Migrants : l’Union européenne se barricade

01 Septembre 2021

L’arrivée au pouvoir des talibans en Afghanistan a été l’occasion pour de nombreux pays de dresser murs et barbelés à leurs frontières, faisant un peu plus de l’Europe une forteresse contre les pauvres.

Avec le retrait des forces américaines, des dizaines de milliers de personnes fuient depuis plusieurs mois les talibans vers l’Europe, en passant par l’Iran et la Turquie. À la frontière entre ces deux pays, elles se heurtent dorénavant à un nouveau mur, de près de 300 kilomètres et de trois mètres de haut. Le régime turc se vante de sa réalisation. Le gouverneur de la province de l’est du pays a déclaré que la Turquie voulait « montrer au monde entier que ses frontières étaient infranchissables ». Le pouvoir turc, qui a marchandé au milieu des années 2010 avec l’Union européenne la rétention des migrants du Moyen-Orient loin de ces pays riches, renouvelle ses offres de services avec la crise afghane. Il n’est pas le seul à monter des murs et des barbelés. Fin août, la Grèce a achevé la construction d’un mur de 40 kilomètres à sa frontière avec la Turquie. Et la Bulgarie vient d’envoyer des troupes renforcer ses frontières.

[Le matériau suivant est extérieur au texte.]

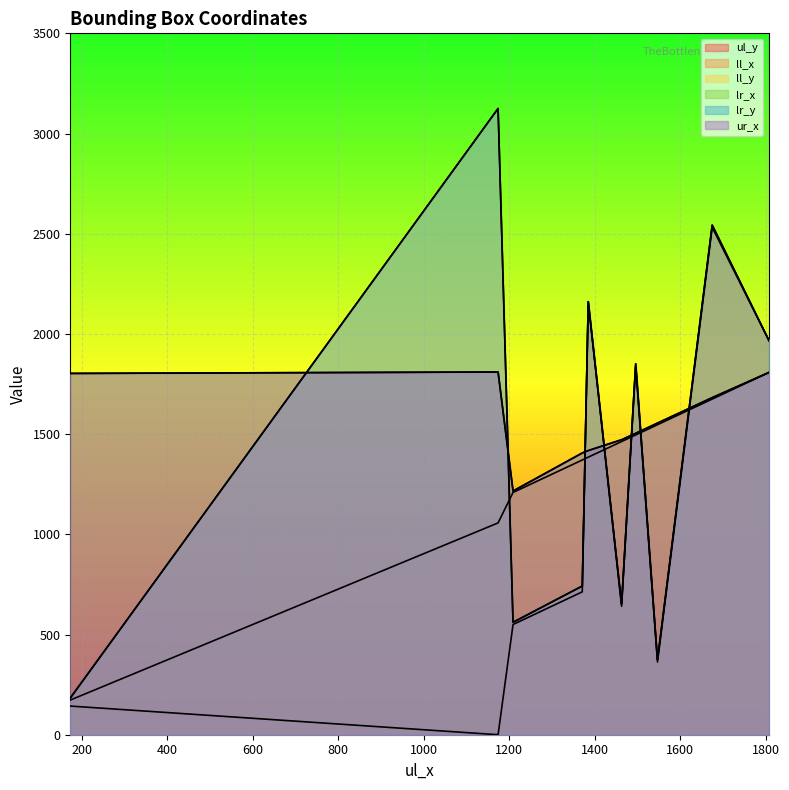

True or false: lr_x and ur_x cross at least once.

False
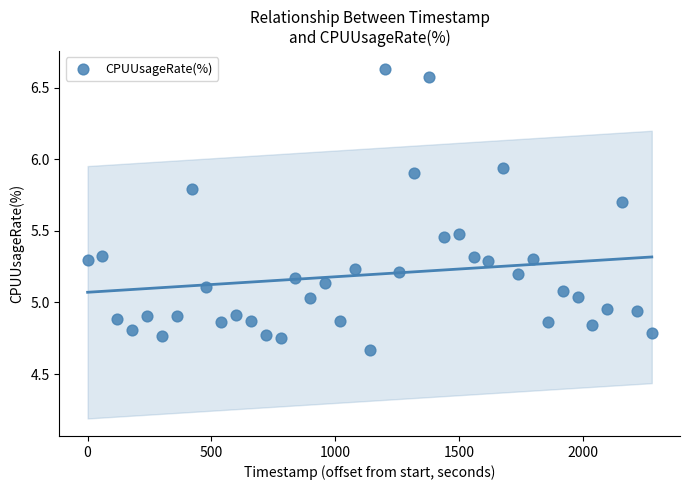

What is the range of Y values (max minus min)?

2.0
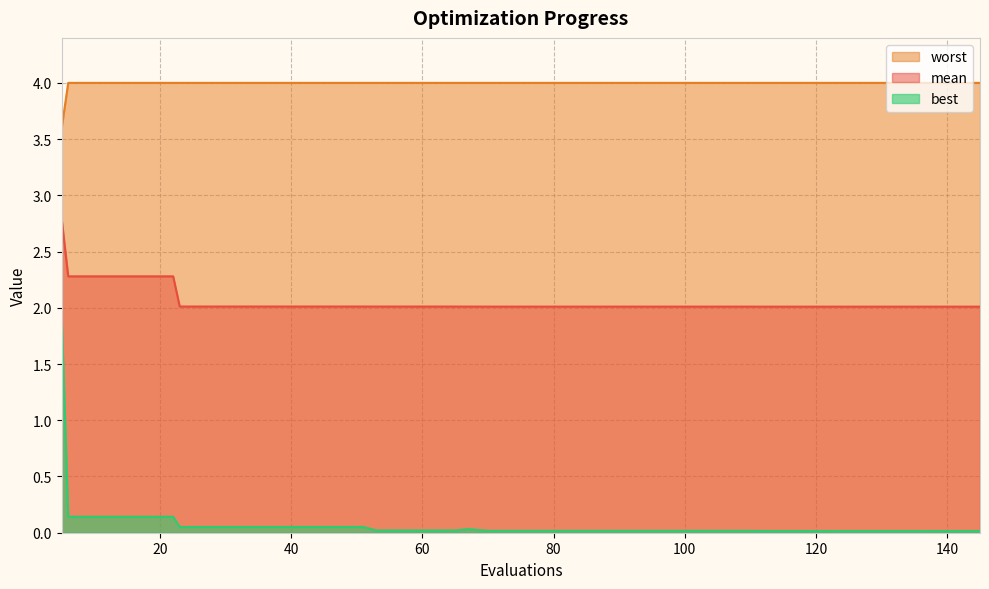

True or false: best and worst cross at least once.

False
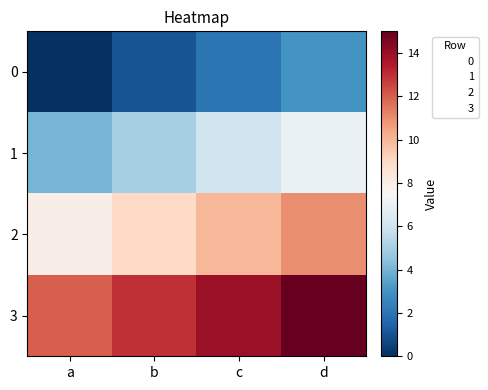

At how many categories does at least one series exceed 2?

4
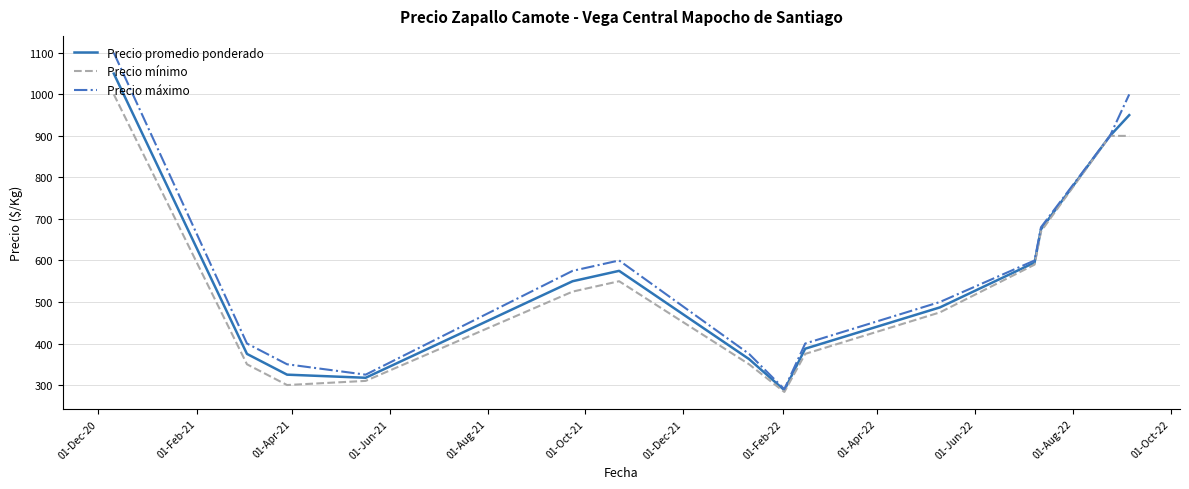

What are all the series names shown in the legend?

Precio promedio ponderado, Precio mínimo, Precio máximo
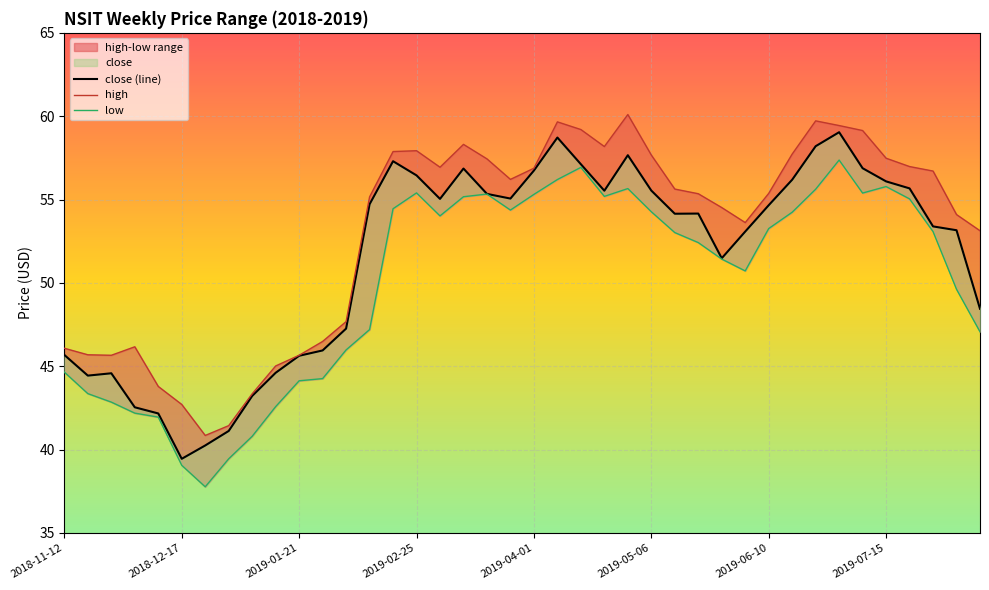

Which series has the largest total across all categories?

high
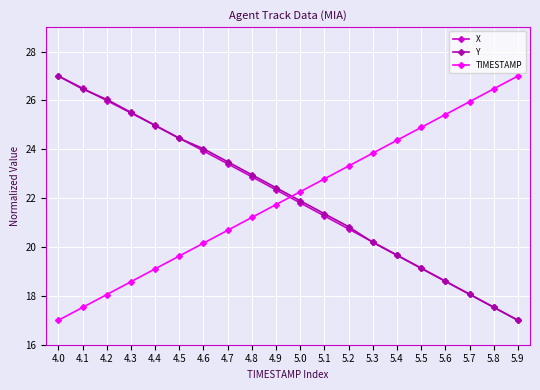

The value of TIMESTAMP at 5.2 is 33.8. True or false?

False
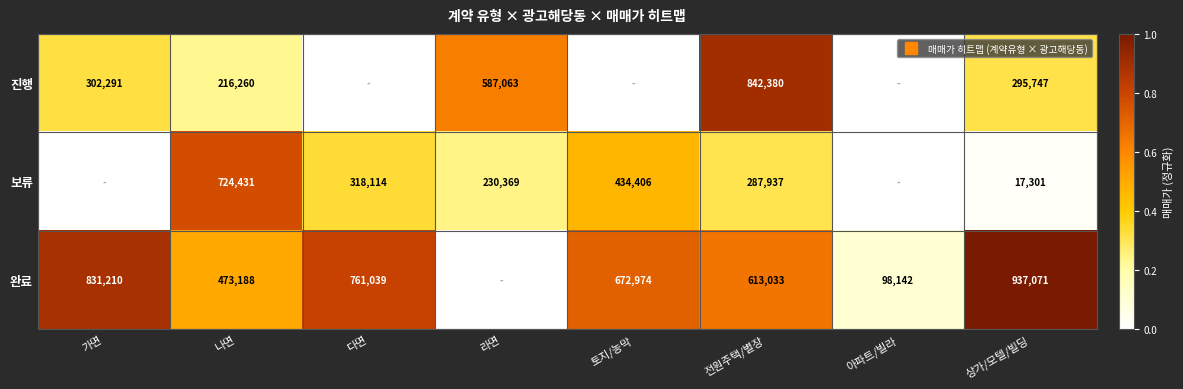

What value does the 완료 series have at 가면?

0.9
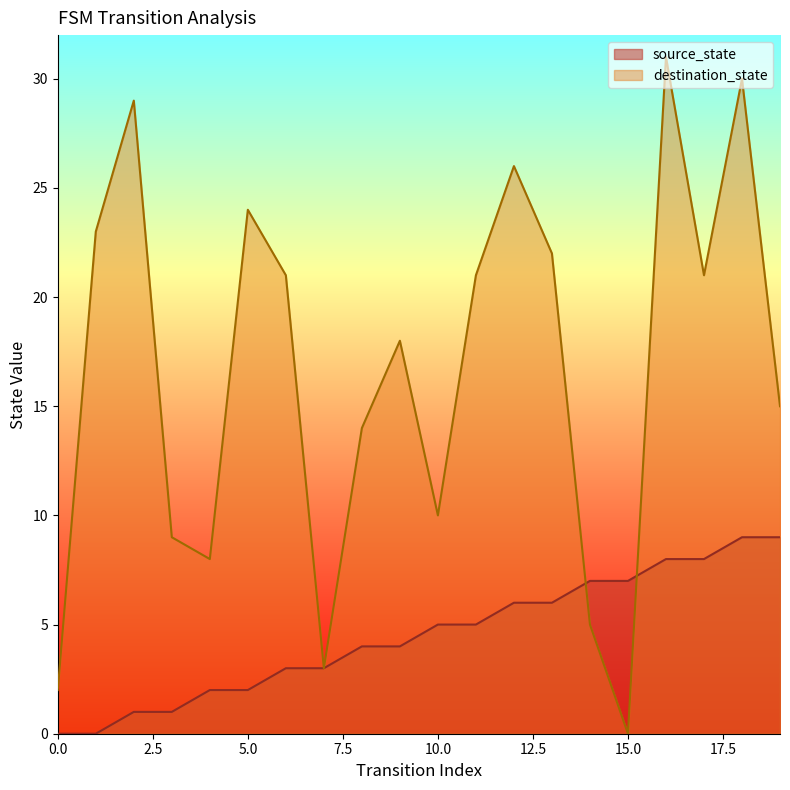

The destination_state series shows 6 at 11. True or false?

False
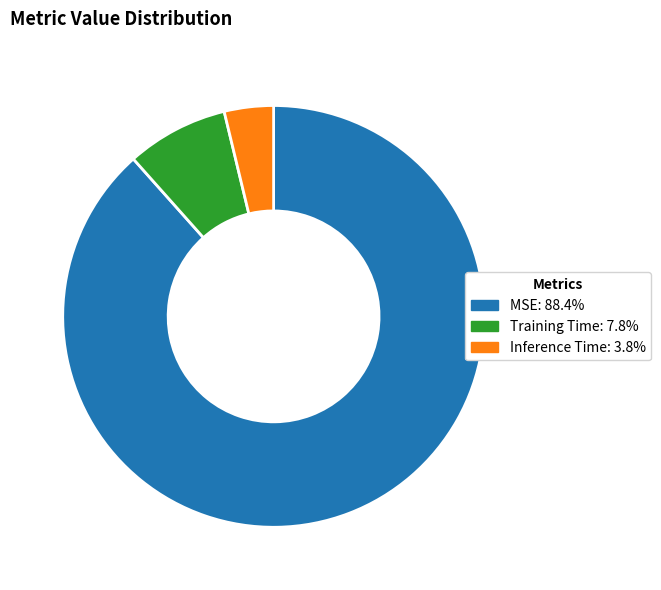

Is MSE the majority of the pie?

Yes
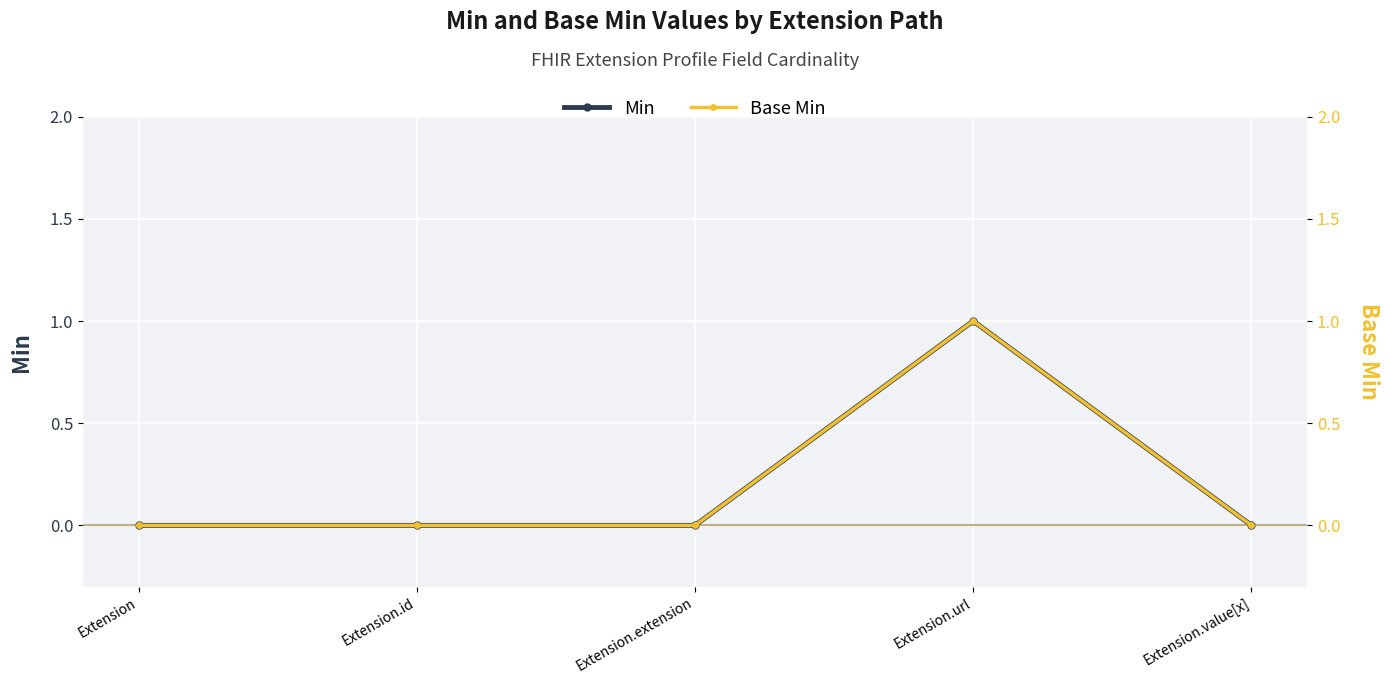

How many lines are shown in the chart?

2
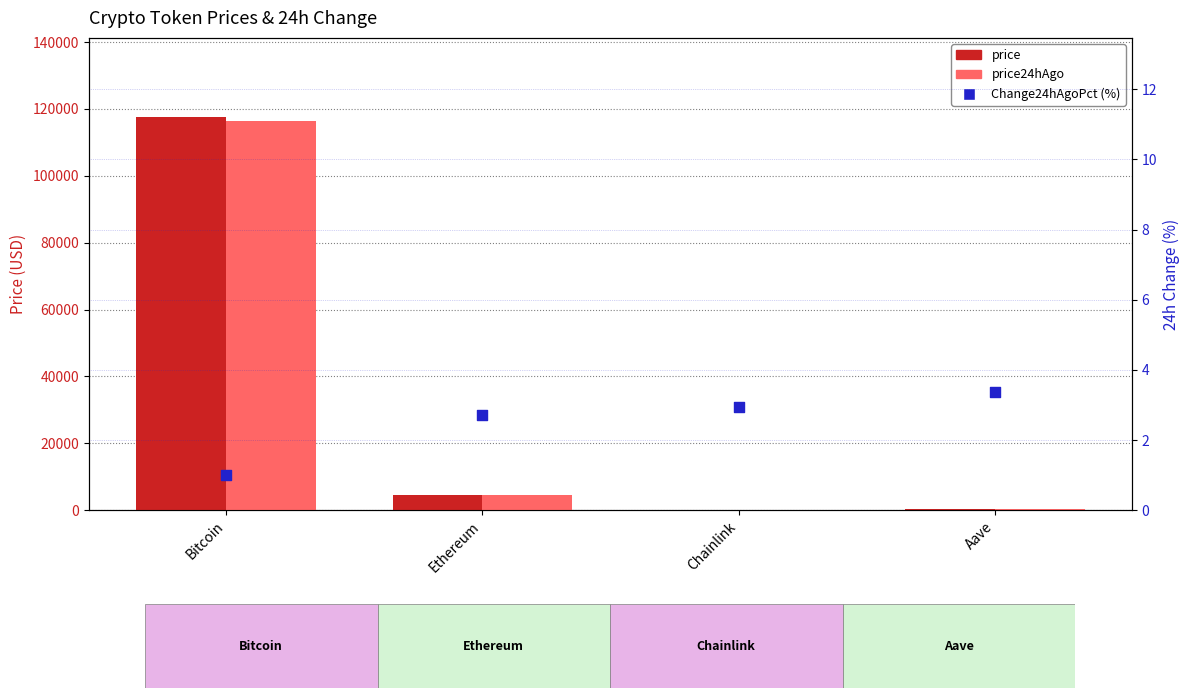

Is the value of price24hAgo at Bitcoin greater than the value of price at Aave?

Yes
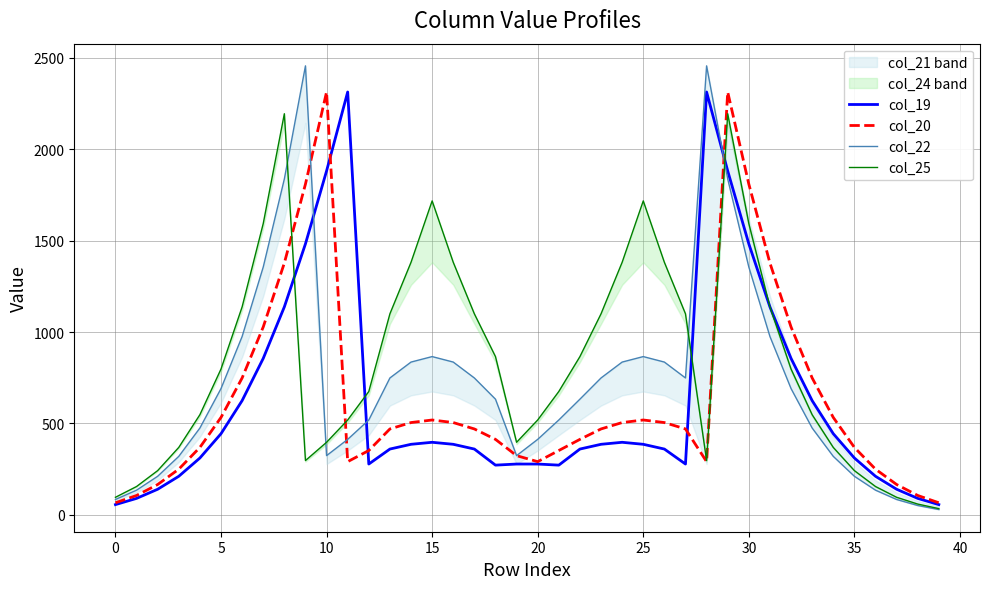

How many values in the col_25 series are below 798?

20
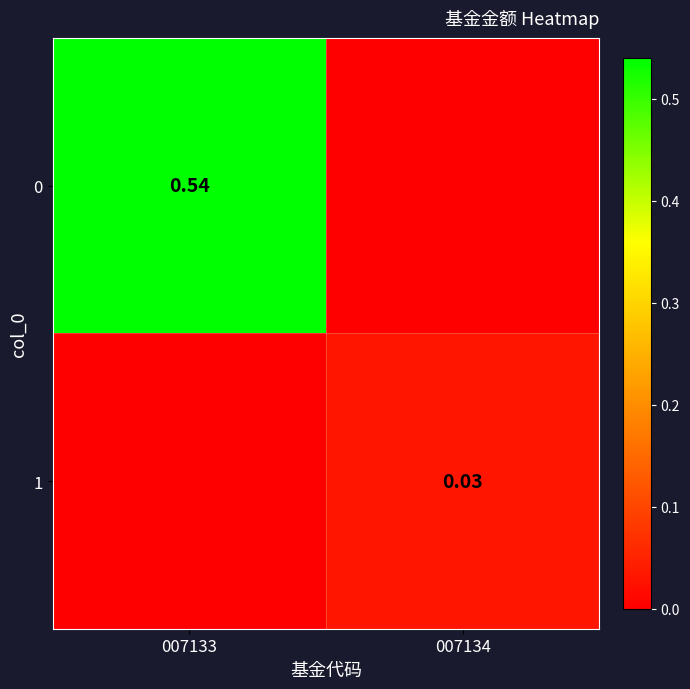

List the series in order of their peak value, lowest first.

1, 0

L’Union européenne se barricade aussi du côté de la Biélorussie. Les gouvernements lituanien, polonais, estonien et letton reprochent à leur voisin biélorusse de se servir des migrants comme d’une arme diplomatique. Avec l’accord de l’Europe, la Lituanie va dresser des barbelés sur 550 kilomètres, tandis que la Pologne a annoncé l’installation d’une « solide clôture ».

L’Union européenne avait déjà fermé ses accès au sud. Là, ce sont les milices libyennes qui jouent le rôle de supplétives des pays riches, faisant tomber nombre de migrants d’Afrique dans un véritable esclavage. Dans cette région, l’armée algérienne refoule elle aussi des milliers de déplacés vers le Niger, les laissant se débrouiller seuls à pied dans le désert. Et la Méditerranée est devenue un cimetière. Au moins 1 146 personnes sont mortes en mer au cours du premier semestre 2021, le double du nombre de 2020. Quand les migrants sont secourus, c’est malgré les États, par des organisations humanitaires. Ainsi, fin juillet, 800 migrants ont été pris en charge par des bateaux humanitaires. Il leur a fallu attendre plus d’une semaine en mer dans des conditions effroyables avant de pouvoir débarquer en Sicile. Mais leur calvaire ne s’arrête pas là. Une fois débarqués, les camps et les menaces d’expulsion les attendent.

À la fin de l’année 2020, le nombre de réfugiés et de déplacés s’élevait, dans le monde, à 82,4 millions, un chiffre qui a plus que doublé au cours de la dernière décennie. Aux guerres, où sont souvent impliquées les puissances occidentales, à la misère de ces pays pillés par les pays riches, s’ajoute désormais la crise climatique, qui pousse toujours plus de femmes et d’hommes sur les routes de l’exil, témoignant de la barbarie grandissante de la société capitaliste.